Extend the mailing-list thread about the mvsas can_queue patch past its last line.

→ **Text provided**:
==*==
Re: [PATCH] mvsas: fix default can_queue

James Bottomley <James.Bottomley@xxxxxxxxxxxxxxxxxxxxx> · Wed, 05 Mar 2008 15:02:40 -0600

On Tue, 2008-03-04 at 20:07 -0600, James Bottomley wrote:
> On Mon, 2008-03-03 at 08:59 -0600, James Bottomley wrote:
> > On Mon, 2008-03-03 at 16:17 +0800, Ke Wei wrote:
> > > On Mon, Mar 3, 2008 at 8:42 AM, James Bottomley
> > > <James.Bottomley@xxxxxxxxxxxxxxxxxxxxx> wrote:
> > > >
> > > > On Fri, 2008-02-29 at 12:01 -0600, James Bottomley wrote:
> > > > > I noticed that the current marvell sas driver wasn't performing very
> > > > > well.  It turns out that it's setting can_queue not in the SCSI host,
> > > > > but in its own internal data structure, meaning it's always operating
> > > > > with a global queue depth of one.  This patch raises it to what the code
> > > > > seemed to be intending ... although I think can_queue should be
> > > > > MVS_CHIP_SLOT_SZ - 1 (without the divide by two)?
==*==
→ **Dataset entries**:
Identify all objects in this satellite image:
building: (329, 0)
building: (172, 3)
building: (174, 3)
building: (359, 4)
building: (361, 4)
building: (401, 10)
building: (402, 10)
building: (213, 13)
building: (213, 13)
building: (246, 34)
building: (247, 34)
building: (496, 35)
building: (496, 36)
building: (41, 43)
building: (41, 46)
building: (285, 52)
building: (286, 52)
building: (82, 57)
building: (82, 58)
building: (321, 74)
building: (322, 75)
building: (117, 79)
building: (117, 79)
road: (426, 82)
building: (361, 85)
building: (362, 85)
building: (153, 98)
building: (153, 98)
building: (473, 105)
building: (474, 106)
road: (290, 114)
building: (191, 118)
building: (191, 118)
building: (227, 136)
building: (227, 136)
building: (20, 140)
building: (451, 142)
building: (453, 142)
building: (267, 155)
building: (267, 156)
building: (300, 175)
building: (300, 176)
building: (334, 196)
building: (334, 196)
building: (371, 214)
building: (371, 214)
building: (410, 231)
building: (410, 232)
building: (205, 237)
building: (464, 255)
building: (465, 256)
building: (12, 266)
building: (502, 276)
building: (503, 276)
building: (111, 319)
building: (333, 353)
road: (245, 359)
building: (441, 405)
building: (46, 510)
==*==
→ **Written answer**:
> > > > >
> > > > > The good news is that with this change, I'm getting a respectable
> > > > > throughput on the fio hammer test; plus zapping random phy resets across
> > > > > the disk triggers error handler recovery correctly (so far).
> > > > >
> > > > > I'm having less happy results with a SATAPI DVD ... it looks like the
> > > > > initial IDENTIFY goes across just fine, but that we stall on the other
> > > > > SCSI commands ... I'm still investigating this one.
> > > >
> > > > Actually, I've run into another problem with this patch applied.  It
> > > > looks like NCQ fails with ATA disks.  What I see is that I/O goes fine
> > > > until I get more than one command outstanding to the device, then the
> > > > device stops responding.  I can keep the I/O flowing if I clamp the
> > > > device queue depth at 1.  SAS disks seem to be fine ... I can get
> > > > multiple outstanding commands to them correctly serviced.
> > > 
> > > Yes, I have to say that testing failed when I plugged SATA and SAS
> > > disk. Sometimes "insmod mvsas" will cause the system to hang.
> > > Only look good if can_queue is set to 1.  I will investigate this case.
> > 
> > Thanks.  For the NCQ case, it does look like turning NCQ off makes the
> > disk work fine, so I'd suspect some issue with NCQ handling.
> > 
> > > > I'm having less happy results with a SATAPI DVD ... it looks like the
> > > > initial IDENTIFY goes across just fine, but that we stall on the other
> > > > SCSI commands ... I'm still investigating this one.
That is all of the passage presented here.